## Text extract:

==========

Earlier this week, I covered my keynote from Digital Assets Week, London edition. Today, I’m talking about the conversations, the chat and the priorities people want Government to focus on.
A quick reminder, the week is focused on the continuing realisation of Digital Assets across the finance ecosystem. Bringing the traditional funding and listing players together with the new digital exchange and platform opportunities. Exploring both listed securities and private tokenization of securities along with educating investors on the opportunities. A focus on the institutional adoption of digital assets, covering the full spectrum including the technology, crypto, and securities.
So, that’s the formal, what of the fringe?
Conversations revolved largely around four key themes:
- communication with the industry,
- support and engender competitiveness and alignment,
- the power and opportunity of English law,
- understanding proofing and deploying the technology.
Communication and strong dialogue
Several spoke of their frustration with the Financial Conduct Authority (FCA). In particular in respect of the seeming lack of any explanation as to why firms were being rejected from the AML registration regime. Many felt that they, and others, had tried to be as communicative and transparent as possible but had received nothing in terms of what more they needed to do or the specific reasons for their rejection. A number considered that greater guidance from the FCA would surely be of help in this space.
There was much positive comment as to the sandbox aspirations, not least in relation to the proposed FMI sandbox as set out in the Financial Services and Markets Bill currently in the Commons. The difficulty in getting a bank account is always, rightly, raised. Work is clearly required here and a number of potential roles for Government are worth considering, perhaps even, an Innovation Bank.
Everyone was firmly of the opinion that it must be a positive thing for regulators to be better educated and equipped to productively work with the complexity of the digital assets industry to deliver (more) effective supervision and enforcement where it is required.
How to support and engender competitiveness and alignment
The UK has an advantage, not first mover by any means, but an opportunity to learn the lessons from other jurisdictions around the globe that are hard into adopting a regulatory framework for digital and crypto assets. It is self-evident that the technology is global and thus nothing written in isolation will do the trick. We must be outward facing, internationally focussed and collaborative. Collaboration with key jurisdictions, certainly the US and EU but also, importantly, Switzerland and the UAE.

==========

## Extracted material:
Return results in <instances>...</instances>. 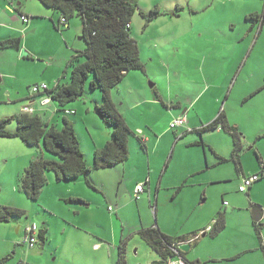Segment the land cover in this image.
Listing matches in <instances>:
<instances>
[{"label":"rangeland","instance_id":"obj_1","mask_svg":"<svg viewBox=\"0 0 264 264\" xmlns=\"http://www.w3.org/2000/svg\"><path fill=\"white\" fill-rule=\"evenodd\" d=\"M30 1L32 3V0ZM35 2H38L46 10L38 0H35ZM137 5L138 12L132 20L134 26L132 37L139 45L140 57L145 66V71H133L131 75H137L138 77H130L127 79L126 84L130 87L135 86L139 91L153 98L156 97L155 95L158 92L164 98L167 107H171L174 102L188 103L190 100L194 101L200 95L202 88L204 91L209 89L206 111L214 112L216 116L226 112L230 122L238 124L242 130L241 133L245 137H249V140H253L255 133L264 125V119L250 121L249 116L257 117V114L250 107L244 106L241 100L243 99L242 92L244 88L246 89L243 86L244 80H250L251 77L253 84H258L264 77V29L260 34L261 25L256 23L254 32L251 31V27L255 22L247 20V17L256 13L262 16L264 13V0H137ZM155 11H158V14L152 16V12ZM142 14L147 15V17ZM70 24L79 27V34L76 37L73 30H71L72 35L69 38L67 37L68 30L63 29L62 34L54 29L57 35L65 39L63 41L65 47L61 48V52L68 49L70 58L67 62H64V57H56V62L50 64L45 58H42L43 60L35 62L36 65L32 63V66L24 70L19 68L17 72L20 74L23 71L32 73L31 80L41 79V86L47 84L48 87H53L54 82L52 83V81L54 79H56L55 81L59 79L63 84L68 83L71 72L67 66L71 57L77 51L87 49V43L82 39V20L75 17ZM41 33L44 37L46 36L43 31ZM256 42L255 50L249 56ZM80 47H82L81 50ZM50 49L51 54H54L57 50L55 45L51 46ZM61 62L65 64L60 67ZM243 67L244 70L240 79L237 81L236 77L232 78L231 75L236 74ZM169 68L172 69L169 70ZM64 75L66 78H64ZM226 79H230V84L225 83ZM92 81H94L93 75L88 80L86 93L82 99L65 106V108H73V105H78L82 109L83 115H85L86 108H90L92 112L90 117L93 116L95 119L93 122L97 121L102 124V127H100V123H97L98 128L89 124L90 133L85 125L78 124L81 149H84L82 151L86 158L91 157V162L94 161V156L90 154V151L88 152V146L92 143L91 134L94 138H98L100 135L102 137L106 136L108 130L113 133V129L106 125L95 111V105L103 103V94L99 87H91ZM235 83L237 84L234 88ZM116 88L113 90L115 94H117ZM232 88H234L233 95L231 100L227 101V91ZM31 90V86L23 87L22 95L27 97L24 102L9 103L7 98L6 103L0 104V120L3 119V116L12 118L20 111L21 107L29 106L32 97V99H37L40 106L37 108V114L41 115L44 120H55V123L58 122L57 124L61 127L63 121L61 116L56 114L60 106L55 102H49L51 104L49 106L44 104L43 97L33 95ZM2 94L4 93L2 92ZM17 94L18 92L14 96L18 98ZM219 95L222 97L219 103L211 101L213 97H219ZM115 96V101L119 103L118 108L121 111L128 112L126 107L120 105L121 99L125 96L119 93L118 96ZM1 101H5V98ZM260 103L264 104V96L257 99L255 105ZM228 105L232 107L229 108ZM199 106L198 104L197 108ZM40 109L48 110L50 113L43 114ZM143 110L146 112V107H143ZM175 112L179 114L180 111ZM170 116L171 114L160 104L158 110H152L149 116L144 119H148L147 123L144 122L145 126L155 124L156 129L166 130L168 134L173 135L168 156L164 158L158 155V158L161 157L164 163L162 164L158 158H156V163L152 162L153 165L159 167L162 165V172L166 169L165 163L168 162L172 154V148L176 143L174 135L177 130H170ZM68 118L75 123L78 117L73 115L68 116ZM128 119L132 122L138 121L132 116H128ZM157 120H159V123ZM10 129L16 131V122H12ZM180 132L182 133V129L178 130V133ZM223 132L226 131L223 130ZM216 134L218 133L214 130L208 131L206 140L208 143L213 142L221 147L223 142L219 141ZM111 137H113L112 134ZM198 137L200 138V136ZM225 137L234 143L233 138L227 135ZM3 143L7 145L4 147V151L0 150V208H17L23 210L26 216L13 218L7 223H0V264H63L64 252L67 250L72 254V245L83 248L85 256L90 255L89 262L93 264L96 260L94 257L97 254L92 252L95 239L90 240L91 236L97 235L99 238L108 239L111 235L110 231L114 230V223L106 214L114 217L117 224L116 229L119 232L121 228L118 227L123 222L130 230L134 231V229H137L136 227H140L142 222H151L152 225L159 226L160 221L162 225L166 226L169 234L177 235L194 226L197 227L199 224L206 223L210 215L212 217L214 213L216 217L218 213L224 212L226 213L228 228L224 238L219 240L216 245L228 247V242L239 240V236L243 240H255L257 242L254 235L248 234V226H245V224H247V218L251 215L248 210L250 203L264 207V185L261 186V183L255 184V188L259 190L254 192V199L251 202L248 199L244 201L246 194L240 192V186L244 178L241 176V180L238 179L236 167L231 163L216 165L217 160L214 159L215 162H211L213 166L208 170L204 148L195 147L190 149L185 146L183 149L180 147L177 149L164 178L159 211L157 214L156 210V217L155 209H157L158 204L156 205L157 189L155 186L156 183L160 182L161 171H158L157 174L152 172L157 176L151 175L149 166L146 163L140 166L139 172L135 171L136 162L140 165V160L134 153L127 162L128 167L125 169L127 175L123 178L125 181L122 183L119 181V177L125 174L124 167L120 171L115 169L117 167L92 171L87 176L92 187L87 185L85 178L81 180H85L86 193L84 195H89L88 199L93 202L92 211L91 209L88 210L97 215V219L101 224L96 229L92 228V230L82 233H73L70 237L71 230L76 227L74 225H77L75 221L80 218L76 216L74 210L78 205L72 204L69 201L71 197L66 193L68 186L73 183L58 182L53 172H47L48 185L43 189L39 200L29 199L21 189L20 174L26 169L20 171L23 160L29 166L31 158L41 156L42 152L48 159L55 158L56 160V156L47 153L43 146H30L21 139H0V145ZM167 144L169 145V141L162 143L160 154L167 147ZM137 145L139 146L138 142ZM197 151L201 152V158ZM248 151V154L251 155L247 156L245 163L250 162L252 159L259 170L255 150ZM262 151L264 152V149ZM195 152L196 155L194 156ZM26 155L29 157H26ZM199 170L202 172H198ZM150 175L153 176L155 181L154 197L151 205L146 198L143 201H136V199H133L134 197H131V191H128L135 186L138 180L148 179ZM219 176L227 180L219 184L215 183L213 179H219ZM129 183H132V185ZM126 195L130 203L123 215L117 209L110 212V207L114 206L115 208L116 206L115 198L117 196L122 198ZM240 199L241 204L238 202ZM232 207H235L236 210H232ZM212 221L213 219L210 218L209 223L212 224ZM34 224L40 230H49L47 245L43 246L40 241L35 248L24 245L25 230ZM96 243H99V241L97 240ZM138 244H141L142 248ZM130 250L132 256L130 264H146L144 252L150 255L153 254L139 236L131 243ZM136 250L138 251L137 256L135 255ZM261 256V252L253 255V264H261ZM7 257L12 259L3 262Z\"/></svg>","mask_w":264,"mask_h":264},{"label":"crops","instance_id":"obj_2","mask_svg":"<svg viewBox=\"0 0 264 264\" xmlns=\"http://www.w3.org/2000/svg\"><path fill=\"white\" fill-rule=\"evenodd\" d=\"M1 1H0V104H4L3 102L6 103L7 98L9 99L8 100L9 103H21L27 99L25 95H22L23 87L31 86V88H33L35 86H41L40 83L42 81L41 79L31 80L32 73L23 71V73L20 74L17 72V70L19 68L24 70L32 66V63L35 64V62L43 60L42 58H45V60L50 64L56 62L57 59L56 57H64L63 59L64 62H67L70 58L68 49L65 50L64 52H61V48L65 47L63 42L65 39L64 38L62 39L59 35H57L56 31L62 33L63 29H66L68 30L67 37L70 38V36L72 35L71 30H73L76 37L79 34V27L77 25L72 26L70 24L69 27L65 28L60 21V15L58 13L45 8L47 11H50L47 12L38 4V2H35V0H32V3L30 0H1ZM23 16L29 17L30 22L25 23L22 20ZM255 25L256 23H254L251 27V31L253 32L255 29ZM56 27H59L61 31L56 29ZM131 28L133 32L134 29L133 24H131ZM263 29H264V25H262L261 27L260 34L261 32H263ZM41 31L44 32L43 34L46 35L45 37L44 35H41L42 34ZM11 42H17L18 47L9 46L8 44ZM256 44L257 42L254 43V46L252 47V50L249 53V56H251L252 52L255 50ZM53 45L56 46L57 50L55 51L54 54H51L50 48ZM81 49L82 47H80V50ZM63 64L65 63L61 62L60 67L63 66ZM171 69L172 68H169V70ZM243 70L244 67L241 70H239L236 74H232L231 75L232 78L236 77L238 81L243 73ZM131 73L133 72L128 73L126 78H124V81H122L119 87L116 88L117 94H115L114 91L112 92V100L116 105L118 112L125 119L129 128L134 133V135H132L129 140V158L131 159L132 154L134 153L140 160V165H138V163L136 162V165L134 167L135 171L139 172V170L141 169L140 166H143V164L146 163L149 166L151 175L157 174L158 171L162 170L161 169L162 165H160L159 167L158 165H153L152 162L154 163L157 162L156 158H158V155L166 158L168 156V151L171 149L172 146V141H173L172 134H168L166 130L163 131V129H156L157 127L155 124L154 125L147 124L148 127L145 126L144 122L147 123L148 119L147 120L144 119L149 116L152 110L155 109L158 110L160 108V104H162L163 107L166 109V111L171 114L170 116L171 121L173 119L184 117L187 122L184 127L177 129V131L175 130L176 134L174 135V137L176 138V143L172 148V154L168 162L165 163L166 164L165 171L164 172L161 171L160 182L156 181L158 183H156L155 186L154 178L151 175L149 176L148 179L138 180L135 183V186L131 187L128 190L129 192L131 191L130 192L131 197L133 198L134 190L138 184L148 181L149 183L146 186V190L145 193L142 195L143 198L141 201H143L144 198H146L147 201L149 200L151 205L153 203L154 186H155L157 189L156 205L158 204L157 209H155V217H156L157 216L156 210L158 214L161 190L164 184V178L166 176L168 168L171 164L172 159L175 156L177 149L179 147L183 149V147L186 146L189 147L190 149H194L195 147L204 148V152L206 153V164L208 170L213 166L211 162H215L217 160L218 162L217 161L215 162L216 165L231 163L233 166H235L236 171L238 173L237 174L238 179H240L241 176L242 178H249L253 175H258L263 173L262 179L254 183L253 186L248 190V192L245 193L246 199L244 198V201L248 199L251 202L252 199H254L253 198L254 192H257L259 190L255 188V184L261 183L260 184L261 186L264 185V169H262L260 166V162H263L264 164V152L262 151L264 149V125L260 130H258L255 133L256 134L255 138L253 140H249V137H245L244 134L241 133L242 130L238 124L230 122V119L226 115V112H223L219 116L218 115L216 116L214 112L210 113L206 111L205 108H207L208 106L207 94L210 92L209 89L204 91L202 88L200 95L194 101L190 100L188 101V103L174 102L171 105V107H167L164 98L161 95H159L158 92L155 95L156 97L153 98L149 95H145L144 92L139 91V89H137L135 86H131V87L128 86L126 84L127 79H129L130 77H138L137 75L132 76ZM55 80L56 79L52 81V83L54 82L53 87H48L49 91L53 90L58 84H62L59 81V79H57V81ZM229 82H231L230 79H226L225 83L230 84ZM236 84L237 83L234 84V88ZM42 85H47V84H42ZM243 86L246 87V89L244 88V91L242 92L243 99L241 100V102L244 106L250 107L253 110V112H256L257 114V117L250 115L249 120L254 122V120L264 119V104L260 103L258 105H255L256 100L264 96V77L261 80V82L258 84L256 83L253 84V80L250 77V80H244ZM234 88L229 89V91H227V95H226L227 101L231 100V97L234 92ZM2 92L4 94H2ZM17 92H18L17 95L19 96L18 98L14 96ZM118 93L125 96L123 97V99H121L120 105L126 107L128 112L121 111L118 108L119 103L115 101L116 100L115 95L118 96ZM37 95L42 96L43 97L42 100L45 101L48 98L45 92H41L40 94ZM4 98L5 101H1ZM221 98H222L221 95H219V97L217 96L213 97V100L211 101L215 103H219L221 101ZM30 100H31L30 105L21 107L19 112L23 111V109L26 107H31L35 111V113H37V108L40 107L38 105L37 99H32L31 97ZM50 102L53 101L50 100ZM198 104L200 105L199 108H197ZM46 105L49 106L51 104L47 103ZM143 107H146L147 110L146 112L143 110ZM230 107L232 106H229V108ZM40 110L41 113L43 112V114L49 112L48 110H44V109H40ZM60 110L61 111L63 110V112L59 113ZM64 110L76 112L74 116H77L78 118H76V122L73 124L75 126L77 135H78V124L85 125L87 127V130H89V133H90L89 124H92L97 128L99 127V125L100 127H102V124L100 122L97 121L95 123L93 122L95 119L93 118V116L90 117L92 113L90 108H86L85 115H83V111L78 105H73V108H62V109L59 108L56 114L61 116L62 120L64 119V117L68 118V116H73V115H67L66 113H64ZM178 110L180 111L179 114L175 112ZM221 115L225 117L227 122L232 127L237 128L241 134L242 150L239 155V163H240L239 165H235L231 161V156L234 154V143H232L230 140H228L225 137V135H227L230 138H232V136L229 133L223 132L221 128L214 130L216 133H218L216 134V136L218 137L219 141L223 142V146L221 145V147H218V145L214 144L213 142L208 143L206 140V134H208V131H212V130H203V128H206L207 126L215 122ZM128 116H132L136 118V120L138 121L137 122L129 121ZM2 118L4 119L5 117L3 116ZM45 121L50 124L58 125L57 124L58 122L55 123V120L54 121L45 120ZM157 122L159 123V120H157ZM97 123L100 124L97 125ZM180 129H182V133L181 132L178 133V130ZM108 131L109 132L106 131V136L104 137L100 135L98 136V138H94L91 134L92 143L88 146V152L90 151L91 155L95 156V152L98 149L104 148L107 145V143L112 140L111 137L112 133L110 130ZM197 135L200 136L201 139ZM140 139L141 141H143L142 143L140 142ZM132 140H134L136 143ZM166 141H169V145L167 144V147L164 149L162 154H160V150L162 149V143ZM137 142L139 146L137 145ZM6 145L7 144L4 143L1 144L0 150L4 151L5 150L4 147ZM253 149L255 150V155L258 158L260 171L258 170L256 164L253 162L252 159L250 160V162L245 163L247 156L251 155L248 154L249 152L248 150H253ZM82 150L84 151L83 148ZM208 152L211 153L209 154ZM197 153L200 155L201 158V152L197 151ZM193 155L195 156L196 152ZM26 157L29 156L26 155ZM33 158H31V161ZM88 158H87L88 163L90 165H93L94 161L91 162L90 161L91 157L89 159ZM20 159L23 160V158L21 157ZM158 159L162 162V164L164 163L161 157H159ZM128 161L129 159L126 162L115 166L117 168L115 167L113 168L120 171V169L124 167L125 170L128 167L127 164ZM24 164H25V160H23V164L20 166V171H22L24 168H27L28 163H26L25 165ZM120 165H124V166H120ZM99 170H103V169H99ZM92 171H98V170H92ZM152 172L155 174H152ZM198 172H202V171L199 170ZM124 173L125 174L122 177L121 176L119 177V181L121 183L125 181V179L123 178H125L127 175L126 170L124 171ZM218 178L219 179L216 178L213 179L214 182L218 184L222 183L224 180H227L220 176ZM81 179L83 178L76 180V182H73V184L68 186V190L66 192L68 196L71 197L70 199L81 201V202H76V201L71 202L72 204L78 205L74 210L76 216L77 217L79 216L80 218L78 221H75L77 225H74L76 227H74L73 230H71L70 237L72 236L73 233H78V232L82 233L84 231L92 230V228L96 229L101 224V222L97 219V215H95L94 213L88 210L91 209L92 211L93 202L90 199H88L89 195H84L86 193L84 186L85 180H81ZM129 184L132 185V183ZM87 185L90 186L89 184ZM224 199L225 198L223 197V200ZM234 199L235 197L233 198V200ZM115 201H116L115 208L114 206H112L113 210H109V211L113 212L115 211V209H117L118 212H121L120 214L123 215L124 211L126 210L127 206H129L130 203L128 196L126 195L125 197L122 198L117 196L115 198ZM238 202L241 204V199L238 200ZM137 205L139 206V204ZM239 208H241V206H239ZM232 210H236V208L232 207ZM248 210L251 215L249 216V218H247V224H245V226H248V234L254 235L257 239V242H255V240L252 241L243 240L239 236V240L234 242L233 241L228 242L229 243L228 247H219L218 245H216L219 240L224 238V234L226 232V229L228 228L227 217H226V213L224 212L218 213L216 217L214 215L215 213L212 215V217L210 215L209 219L210 218L213 219L212 224L209 223V219H208L206 223L199 224L197 225V227L194 226L190 229H187L186 232L177 235L169 234V232L166 230V226L162 225L160 221H159V226L152 225L151 222H146V223L142 222L140 227H136L137 229H134V231L130 230L128 226L125 224V222H123L118 227L121 228V231L119 232L116 229L117 224L115 223L114 217L109 216L110 214L109 215L106 214L107 217L112 219L114 223V227H113L114 230L110 231L111 235L108 239L99 238L97 237V235L91 236L90 240H93V238L95 239V241H93L92 252L94 254H97V256L94 257V259L96 260L94 261L93 264H116L117 260L119 259V247L121 243L127 239L129 241H128L126 258L128 262L127 264H130L129 262L131 261V257H132L130 255L131 243L134 240H136L137 236L140 237L139 233L142 230L150 229V228H157L167 236L186 237L188 240H191L188 243L191 246V251L186 254V258L190 262H198L199 264H253V255H256L261 252L262 253L261 264H264V207L255 203H250ZM228 211L229 210L227 209V212ZM260 211H262V217L256 221V212H260ZM220 214L225 217L226 220L225 229L217 236H212L210 235V229L213 227L215 220L220 219L219 217ZM48 234H49V230H47V242L44 245L42 244L43 246L47 245V243L49 242ZM97 240L99 241V243H96ZM107 244H109V246H107ZM138 245H140V247L142 248L141 244ZM145 245L147 244L145 243ZM196 248H200V249L196 250ZM71 249H72V254H70L67 250L64 252L65 259L63 264H92L91 262H89V259H91L90 255L85 256V251L83 250V248H78L76 245H72ZM150 250L153 253L152 255L148 254L147 252H144L146 264H166L158 253H156L152 249ZM137 253L138 251L136 250L135 251L136 256ZM105 260H107V262H105Z\"/></svg>","mask_w":264,"mask_h":264},{"label":"trees","instance_id":"obj_3","mask_svg":"<svg viewBox=\"0 0 264 264\" xmlns=\"http://www.w3.org/2000/svg\"><path fill=\"white\" fill-rule=\"evenodd\" d=\"M45 8L60 15L62 25L69 27L71 20L78 17L83 23V40L87 43V49L77 51L70 59L67 66L70 69V81L58 84L53 90L46 91L47 96L60 108L82 99L90 76L94 81L91 87H99L103 94V103L96 105L95 111L102 121L113 129V137L107 145L95 152L94 163L90 165L81 149V143L75 126L68 118L62 120L61 127L46 122L37 113L19 112L12 118L0 120V139H21L30 146L41 147L56 156L48 159L42 152L41 156L34 157L29 166L20 176L21 189L31 200L40 199L43 189L48 185L47 172H53L58 182H76L85 178L87 184L91 183L87 176L92 170L115 167L129 159V140L134 133L129 128L125 119L120 115L112 100L113 90L122 82L128 73L133 71H145L141 61L140 48L132 37V20L138 12L137 0H39ZM152 16L158 11L152 12ZM147 17V15L142 14ZM65 20V23L62 21ZM261 27L264 25V13L253 14L247 17ZM59 31V27H56ZM9 46L18 47L17 42H11ZM65 78V75H64ZM63 110L59 111V113ZM66 110H64V113ZM16 122L17 129L12 131L10 126ZM223 129L234 140V154L231 161L239 165L241 152V134L232 127L222 115L203 130ZM140 142L142 143L143 141ZM263 162L260 166L264 169ZM260 180L263 173L259 174ZM70 202H81L70 199ZM26 216L23 210L12 207L0 208V223L10 222L13 218ZM220 219L215 220L210 229V235L217 236L226 225L225 217L220 214ZM262 217V211L256 212V221ZM141 239L156 253L165 263L176 254L174 246L189 243L186 237H171L162 233L157 228L142 230L139 233ZM39 241L44 245L47 242V229L40 232ZM128 239L119 247V259L116 264H127ZM189 264L186 253H180ZM11 257L3 260L10 261ZM27 264V263H25Z\"/></svg>","mask_w":264,"mask_h":264},{"label":"built area","instance_id":"obj_4","mask_svg":"<svg viewBox=\"0 0 264 264\" xmlns=\"http://www.w3.org/2000/svg\"><path fill=\"white\" fill-rule=\"evenodd\" d=\"M22 20L25 23H29L30 22V18L27 16H23ZM63 23H65V20L62 21ZM49 88L47 85H43V86H35L32 88V94L37 95L40 94L41 92H45L48 91ZM49 98V97H48ZM46 99V101L44 102V104H47L50 102V98ZM25 112L28 113H34L35 111L31 108V107H26L24 108ZM67 115H75L76 112L74 111H66L65 112ZM186 119L184 117L181 118H177V119H173L170 123V129L172 131H175L179 128H182L186 125ZM260 180V175H253L249 178H244L241 186H240V192L242 193H247L248 190L253 186L254 183L258 182ZM149 182H142L140 184H138L134 190V199H136V201H141L143 198V194L145 193L146 190V186ZM110 210H113V207H110ZM40 232L41 230L38 228L37 225H32L29 228H27L25 230V239H24V245L29 246L30 248H35V246L38 244L39 242V236H40ZM185 244V243H184ZM182 245V244H181ZM180 245V246H181ZM180 246H174V252H175V256L174 257H170L167 261L166 264H189L186 259H184L183 256L180 255V253H182V251L180 250Z\"/></svg>","mask_w":264,"mask_h":264},{"label":"water","instance_id":"obj_5","mask_svg":"<svg viewBox=\"0 0 264 264\" xmlns=\"http://www.w3.org/2000/svg\"><path fill=\"white\" fill-rule=\"evenodd\" d=\"M180 250L187 254L191 251V246L188 243L182 244Z\"/></svg>","mask_w":264,"mask_h":264}]
</instances>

==========

## Tasks:
1 > Return the passage of the Digital Assets Week post from "Everyone was firmly" up to and including "and the UAE.".
2 > Besides the US and EU, which two jurisdictions does the Digital Assets Week post name as important for collaboration?
3 > Write what comes next in the Digital Assets Week post, starting after its last sentence.
The records play no part in what follows here.

## Replies:
1 >
Everyone was firmly of the opinion that it must be a positive thing for regulators to be better educated and equipped to productively work with the complexity of the digital assets industry to deliver (more) effective supervision and enforcement where it is required.
How to support and engender competitiveness and alignment
The UK has an advantage, not first mover by any means, but an opportunity to learn the lessons from other jurisdictions around the globe that are hard into adopting a regulatory framework for digital and crypto assets. It is self-evident that the technology is global and thus nothing written in isolation will do the trick. We must be outward facing, internationally focussed and collaborative. Collaboration with key jurisdictions, certainly the US and EU but also, importantly, Switzerland and the UAE.

2 > Switzerland and the UAE.

3 >
Moving forward, many felt that an incremental approach assessing the applicability of existing financial services legislation, followed by noting where amendments are needed and then where new legislation is needed is a sensible one. It was good to hear as this is very much the approach being taken with the current Financial Services and Markets Bill.
The power of English Law
The work of the Law Commission was warmly mentioned in many conversations, and I was glad to have paid tribute to their efforts in my keynote speech. Similarly, we should give more than a nod to the current Master of the Rolls, Sir Geoffrey Vos, who is the most senior civil judge in the legal system in England and Wales and also one of the most prescient and insightful champions of technologies such as distributed ledger technologies (DLT) the law has ever seen. The Law Commission’s report on digital assets was talked of in glowing terms. It is worthy of note that the report has already gained traction and huge credibility internationally, being referenced in cases outside the UK, including the reference from Judge Glenn in the Celsius bankruptcy case.
There is no question the UK is in a prime position to lead the way in which digital assets are classified as property given the broad reach that the law of England and Wales has in governing international commercial contracts. The opportunity is now for English law to position itself as a good candidate to provide the legal foundation of the use of DLT and cryptoassets internationally.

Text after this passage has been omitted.